One issue that has occupied council’s discussions recently is addressing the county’s roads, which are currently on a paving cycle of more than 75 years. The county’s $20 road user fee alone does not generate enough funds to pave the roads. Council and county staff have been discussing available options for obtaining funding to put the county on a more timely road paving schedule.

“All these things that we had been previously trying to figure out what is our plan on right now — specifically with the road user fee and where we’re going on that — it’s my opinion that we don’t look at doing anything else … until this crisis has come under control,” Costner said. “Then we can start looking at farther down and a future and a vision.”

That means not addressing department heads’ “asks and wants,” Councilman Trey Whitehurst said.

“We don’t have time to look at the asks and wants,” Costner said.

The upcoming budget already has a starting point, Whitehurst said.

“We start where we were last year and we work backwards,” he said.

Costner agreed.

“And that should be pretty quick, to come up with those numbers,” he said.

Looking at the budget during a crisis will be revealing, Councilman Chris Bowers said.

“I believe you’re going to find that you’ve got some inefficiencies, because you’re being forced to operate the county in a way it’s never been operated before in this current situation,” he said. “I believe you’re going to find some areas where you may have some savings you never knew you had because we’ve always done it this way, but we’re being forced to do it a different way now.

“By the same token, you may see where we have some failures, where we may need something a little extra, because we’ve always done it one way that wasn’t the right or maybe it was not the best way,” Bowers continued.

Councilman Carl Hudson addressed the road paving issue.

Hudson said, speaking only for himself, that he wouldn’t look at “raising any taxes or fees or anything this year.”

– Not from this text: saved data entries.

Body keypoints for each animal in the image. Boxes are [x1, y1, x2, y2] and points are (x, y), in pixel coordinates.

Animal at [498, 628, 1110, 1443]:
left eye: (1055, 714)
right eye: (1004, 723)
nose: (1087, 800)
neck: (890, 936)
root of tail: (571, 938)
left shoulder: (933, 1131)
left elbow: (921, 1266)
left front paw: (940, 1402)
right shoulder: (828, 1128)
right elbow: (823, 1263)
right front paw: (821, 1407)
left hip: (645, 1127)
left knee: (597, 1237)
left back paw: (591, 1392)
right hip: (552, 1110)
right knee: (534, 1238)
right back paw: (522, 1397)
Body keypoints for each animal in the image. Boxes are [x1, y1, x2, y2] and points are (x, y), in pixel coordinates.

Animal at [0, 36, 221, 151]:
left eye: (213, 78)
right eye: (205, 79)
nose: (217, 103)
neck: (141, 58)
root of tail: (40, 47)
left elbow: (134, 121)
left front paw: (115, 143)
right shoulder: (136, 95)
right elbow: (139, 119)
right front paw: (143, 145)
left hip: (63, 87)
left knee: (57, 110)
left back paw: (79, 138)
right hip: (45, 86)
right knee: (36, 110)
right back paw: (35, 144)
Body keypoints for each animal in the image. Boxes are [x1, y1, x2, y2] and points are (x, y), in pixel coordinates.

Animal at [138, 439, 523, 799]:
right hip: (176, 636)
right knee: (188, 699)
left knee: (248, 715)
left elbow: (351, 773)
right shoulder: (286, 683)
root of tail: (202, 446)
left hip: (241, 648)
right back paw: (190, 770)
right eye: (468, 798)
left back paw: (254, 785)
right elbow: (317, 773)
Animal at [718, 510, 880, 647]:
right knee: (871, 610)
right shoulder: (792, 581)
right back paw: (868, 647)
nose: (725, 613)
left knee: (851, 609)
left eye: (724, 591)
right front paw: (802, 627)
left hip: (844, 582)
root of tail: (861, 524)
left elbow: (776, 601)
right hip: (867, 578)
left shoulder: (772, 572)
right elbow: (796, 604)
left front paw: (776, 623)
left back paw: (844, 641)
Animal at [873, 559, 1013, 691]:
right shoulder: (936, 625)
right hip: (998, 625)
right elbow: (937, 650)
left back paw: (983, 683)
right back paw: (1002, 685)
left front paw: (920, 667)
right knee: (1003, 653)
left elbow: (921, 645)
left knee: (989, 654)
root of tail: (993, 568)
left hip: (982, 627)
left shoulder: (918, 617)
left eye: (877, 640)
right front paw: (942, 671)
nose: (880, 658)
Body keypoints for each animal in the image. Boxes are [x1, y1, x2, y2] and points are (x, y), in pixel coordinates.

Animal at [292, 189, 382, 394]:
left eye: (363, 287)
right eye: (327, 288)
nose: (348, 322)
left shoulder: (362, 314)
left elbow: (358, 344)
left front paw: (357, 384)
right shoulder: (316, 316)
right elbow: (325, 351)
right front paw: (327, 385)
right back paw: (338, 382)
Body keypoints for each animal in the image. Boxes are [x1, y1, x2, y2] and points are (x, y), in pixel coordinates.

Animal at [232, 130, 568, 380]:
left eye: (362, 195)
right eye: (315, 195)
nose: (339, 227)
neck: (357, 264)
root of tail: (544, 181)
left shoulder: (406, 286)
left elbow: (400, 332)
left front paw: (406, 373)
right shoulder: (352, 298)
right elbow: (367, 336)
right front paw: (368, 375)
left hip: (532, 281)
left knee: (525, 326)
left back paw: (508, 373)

“I think by the time this plays itself out, it’s going to be too late in the budget year to even look at it anyway,” he said. “I have some real concerns about hurting business with increasing the one-cent sales tax anyway.”

The road issue still needs to be addressed, Hudson said.

Instead of adding a new tax or increasing a fee, the county’s growing revenues should be used toward that issue, he said.

“Maybe the next year, the next council looks at taking some of that money, that growth and using that on the roads instead of adding new tax,” Hudson said. “I think I agree 100 percent with you guys. I think this is a bad time. We don’t know what’s going to happen.”

Bowers agreed.

“Think 2008,” he said. “It could be as bad. It could be worse. We don’t know.”

Councilman Wes Hendricks asked if county staff could prepare a plan of starting points for council “if we have to start making some cuts.”

Yes, Roper said. Last year, council gave Roper specific 2020 goals.

“We’re lucky in one regard,” he said. “Your first goal was to maintain a conservative budget.”

To that end, staff has been looking at health care savings, efficiencies and standard purchasing to “try and save money,” Roper said.

“Not that we are all the way home on that, I just want you to know that y’all, in November of last year, gave a lot of this instruction and we took it seriously,” he said. “We heard you.”

Staff intends to bring council a budget at its first meeting in April “that meets those goals,” Roper said.

“What you’re giving me now is more specific, and we will certainly look at those things … where we might could look to trim,” he said.